My big brother wanted a dive helmet, and little sister is happy to oblige! This was made out of foam floor mats, and I'm really happy with it. To give credit where due, the pattern is from http://www.lostwaxoz.com/ (the guy has amazing patterns at super-reasonable prices)


----------



## Hairazor (Mar 13, 2012)

Wow, so so cool


----------



## theundeadofnight (Aug 14, 2011)

Wow ,that looks incredible . You did a fantastic job on this diving helmet , the rust finish is great . Very impressive work you did with the floor mat material .


----------



## bobzilla (Nov 13, 2008)

Sweet!


----------



## djgra79 (Oct 11, 2015)

Wait, that's foam floor mats?! Amazing!!


----------



## DandyBrit (May 23, 2013)

I love this - that's really nice eva foam work.


----------



## RoxyBlue (Oct 6, 2008)

Holy crap!
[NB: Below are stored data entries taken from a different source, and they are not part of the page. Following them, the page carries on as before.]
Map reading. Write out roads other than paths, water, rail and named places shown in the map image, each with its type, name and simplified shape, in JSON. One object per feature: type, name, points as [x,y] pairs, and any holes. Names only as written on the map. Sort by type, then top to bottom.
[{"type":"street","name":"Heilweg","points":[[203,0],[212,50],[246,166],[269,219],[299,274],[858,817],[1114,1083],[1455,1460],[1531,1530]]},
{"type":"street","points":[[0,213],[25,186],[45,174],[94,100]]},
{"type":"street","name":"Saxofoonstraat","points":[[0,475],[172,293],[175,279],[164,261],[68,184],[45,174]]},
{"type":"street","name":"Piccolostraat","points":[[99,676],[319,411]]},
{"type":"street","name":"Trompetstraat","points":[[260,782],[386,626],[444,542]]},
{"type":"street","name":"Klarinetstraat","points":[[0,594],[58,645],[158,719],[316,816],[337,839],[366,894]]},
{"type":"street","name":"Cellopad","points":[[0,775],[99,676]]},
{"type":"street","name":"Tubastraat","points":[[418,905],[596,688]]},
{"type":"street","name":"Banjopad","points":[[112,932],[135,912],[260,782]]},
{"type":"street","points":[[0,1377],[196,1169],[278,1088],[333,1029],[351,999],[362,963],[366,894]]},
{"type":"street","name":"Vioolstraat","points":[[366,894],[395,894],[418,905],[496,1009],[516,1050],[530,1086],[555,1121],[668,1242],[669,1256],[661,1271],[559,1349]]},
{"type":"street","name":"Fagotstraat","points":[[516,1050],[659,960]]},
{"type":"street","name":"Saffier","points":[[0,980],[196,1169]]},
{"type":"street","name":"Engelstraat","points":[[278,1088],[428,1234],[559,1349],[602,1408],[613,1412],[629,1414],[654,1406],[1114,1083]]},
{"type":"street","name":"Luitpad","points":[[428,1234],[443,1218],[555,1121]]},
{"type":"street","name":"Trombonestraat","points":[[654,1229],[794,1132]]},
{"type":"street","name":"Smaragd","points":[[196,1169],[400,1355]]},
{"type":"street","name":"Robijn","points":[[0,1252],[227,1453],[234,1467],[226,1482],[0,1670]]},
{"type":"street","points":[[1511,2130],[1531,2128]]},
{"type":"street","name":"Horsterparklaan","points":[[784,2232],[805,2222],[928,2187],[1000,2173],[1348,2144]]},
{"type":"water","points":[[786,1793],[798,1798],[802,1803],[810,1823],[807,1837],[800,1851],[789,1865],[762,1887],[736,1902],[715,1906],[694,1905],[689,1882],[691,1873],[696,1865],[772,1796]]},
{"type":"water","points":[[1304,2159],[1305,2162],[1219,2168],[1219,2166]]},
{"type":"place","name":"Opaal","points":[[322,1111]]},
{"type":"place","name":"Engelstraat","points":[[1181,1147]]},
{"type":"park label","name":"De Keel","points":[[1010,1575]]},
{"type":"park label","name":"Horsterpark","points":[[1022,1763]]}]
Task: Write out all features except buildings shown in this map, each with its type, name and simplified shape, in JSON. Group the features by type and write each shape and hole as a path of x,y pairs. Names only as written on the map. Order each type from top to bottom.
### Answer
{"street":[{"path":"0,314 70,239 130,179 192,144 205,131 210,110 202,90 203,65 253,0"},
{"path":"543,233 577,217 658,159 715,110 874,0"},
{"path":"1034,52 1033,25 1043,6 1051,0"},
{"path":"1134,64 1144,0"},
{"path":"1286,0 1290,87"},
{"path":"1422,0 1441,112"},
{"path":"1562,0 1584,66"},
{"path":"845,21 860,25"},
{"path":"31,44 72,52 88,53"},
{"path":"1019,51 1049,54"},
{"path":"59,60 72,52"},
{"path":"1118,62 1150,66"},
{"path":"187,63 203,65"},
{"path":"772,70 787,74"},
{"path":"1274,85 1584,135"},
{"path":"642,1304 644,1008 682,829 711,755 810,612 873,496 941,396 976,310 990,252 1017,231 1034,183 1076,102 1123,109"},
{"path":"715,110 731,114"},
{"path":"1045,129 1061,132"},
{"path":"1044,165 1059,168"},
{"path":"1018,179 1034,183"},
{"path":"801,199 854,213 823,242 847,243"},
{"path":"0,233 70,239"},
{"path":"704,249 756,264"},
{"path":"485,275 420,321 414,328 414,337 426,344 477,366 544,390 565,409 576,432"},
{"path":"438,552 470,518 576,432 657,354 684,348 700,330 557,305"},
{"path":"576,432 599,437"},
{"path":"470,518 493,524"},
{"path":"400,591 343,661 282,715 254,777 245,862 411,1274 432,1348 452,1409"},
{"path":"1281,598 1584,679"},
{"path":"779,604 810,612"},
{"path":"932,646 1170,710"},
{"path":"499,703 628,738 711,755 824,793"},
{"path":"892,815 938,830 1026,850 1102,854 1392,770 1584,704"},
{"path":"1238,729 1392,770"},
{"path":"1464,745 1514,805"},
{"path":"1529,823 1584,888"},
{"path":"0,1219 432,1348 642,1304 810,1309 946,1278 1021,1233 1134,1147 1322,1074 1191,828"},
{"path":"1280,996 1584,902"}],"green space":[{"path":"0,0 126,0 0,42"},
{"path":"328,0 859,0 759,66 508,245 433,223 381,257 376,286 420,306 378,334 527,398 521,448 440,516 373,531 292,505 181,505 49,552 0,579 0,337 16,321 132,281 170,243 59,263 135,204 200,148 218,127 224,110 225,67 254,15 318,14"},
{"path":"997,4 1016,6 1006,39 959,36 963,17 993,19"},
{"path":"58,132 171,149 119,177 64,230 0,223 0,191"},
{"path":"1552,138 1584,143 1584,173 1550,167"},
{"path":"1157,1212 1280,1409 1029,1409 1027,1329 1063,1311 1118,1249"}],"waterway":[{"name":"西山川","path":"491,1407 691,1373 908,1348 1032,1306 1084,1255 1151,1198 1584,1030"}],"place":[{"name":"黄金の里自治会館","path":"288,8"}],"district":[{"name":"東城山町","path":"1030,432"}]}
That's stunning!


----------



## jdubbya (Nov 6, 2005)

WTH!!! That's amazing!


----------



## heresjohnny (Feb 15, 2006)

Oh WOW!! That is an amazing job.


----------



## Haunted Spider (Sep 6, 2010)

The helmet looks great. You may think about adding some silver/gold paint to it for raw metal look. They make metallic paints that you very lightly smear on for detailing edges of foam to look metal. I believe the paint is called rub and buff.


----------



## Rumsfield (Oct 27, 2011)

That looks amazing and closely resembles a mk v dive helmet. Scooby doo monster anyone ?


----------



## Headless (Sep 4, 2011)

How did I miss this! That is amazing!


----------